We need more people like Natasha O’Brien. I often hear people complain that young people show no respect these days. This is a criticism of us, not them. Young people need guidance, not just from teachers, and parents, but from strangers on buses and on the street. We ask schools to fix every social ill because it lets the rest of us off the hook. Young people need to be reminded not once, but again and again, what’s acceptable, and what is harmful to us all. Each and every one of us carries that social responsibility. We used to have people like that, people like my lovely bus conductor. Where have they gone? Was Cathal Crotty’s rage partially because he was taken aback by a passerby who had the courage and conviction to question him, pull him back into line?
Another hero, another caretaker who comes to mind this week is Cara Darmody, the teenager from Tipperary, who met the HSE’s chief executive officer Bernard Gloster recently and told him the HSE was “a national disgrace”.

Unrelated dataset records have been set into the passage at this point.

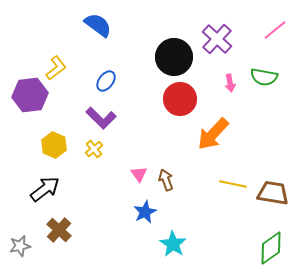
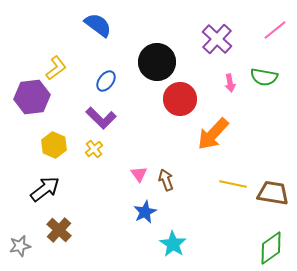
black circle: moved 17 px left, 5 px down
purple hexagon: moved 2 px right, 2 px down
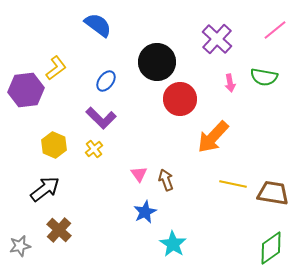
purple hexagon: moved 6 px left, 7 px up
orange arrow: moved 3 px down
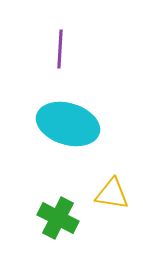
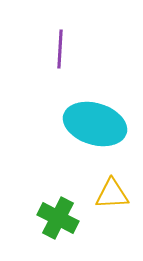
cyan ellipse: moved 27 px right
yellow triangle: rotated 12 degrees counterclockwise
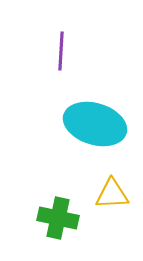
purple line: moved 1 px right, 2 px down
green cross: rotated 15 degrees counterclockwise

Cara is fighting for her autistic brothers, but significantly, she won’t be satisfied with helping only her brothers. She will fight for every other family. Indeed, her family is appalled that the HSE has paid for their assessments, whilst making no effort to pay for the assessments of others, and they suspect it has everything to do with Cara’s campaign. Cara stood outside the Dáil this week with a sign that read: “Taoiseach, please pay for ALL autism assessments and services.” Cara Darmody, like Natasha O’Brien, cares about society. She is a caretaker.
Is it chicken or egg that we are also electing people who promote some people over all people? Yes, we argue that the far right made only small gains in the recent election, but they made gains, nonetheless. The independents are a cause for concern. Their language is cause for concern. It is not the language of caretakers, it is the language of people with an agenda to protect some people, but not all. In a lesser-known case in Waterford this week a woman walked free having attacked a delivery man, calling him “a bloody foreigner” and a “little Paki.” Her tone is identical to some of the people we have now placed in power. We must champion our caretakers, elect only caretakers. We must allow our children to be criticised by people beyond our front door, when they are deserving of criticism. We must stop ignoring animalistic behaviour, whilst shaming the heroes who make their own lives difficult on behalf of others.

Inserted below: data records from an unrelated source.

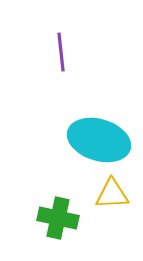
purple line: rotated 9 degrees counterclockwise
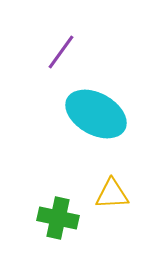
purple line: rotated 42 degrees clockwise
cyan ellipse: moved 3 px left, 26 px up; rotated 12 degrees clockwise
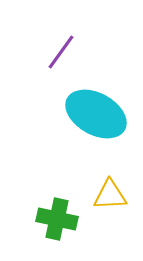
yellow triangle: moved 2 px left, 1 px down
green cross: moved 1 px left, 1 px down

I was very lucky to feel protected on my trips home from school as a teenager. I wish I knew his name to thank him. Thank you, Cara Darmody. Thank you, Natasha O’Brien. You have the power to get us marching and fighting again. Well done to every person who turned up to the marches at the weekend. People like Cara Darmody and Natasha O’Brien show us just how brilliant our little county can be.
It says everything that our system continues to work against them.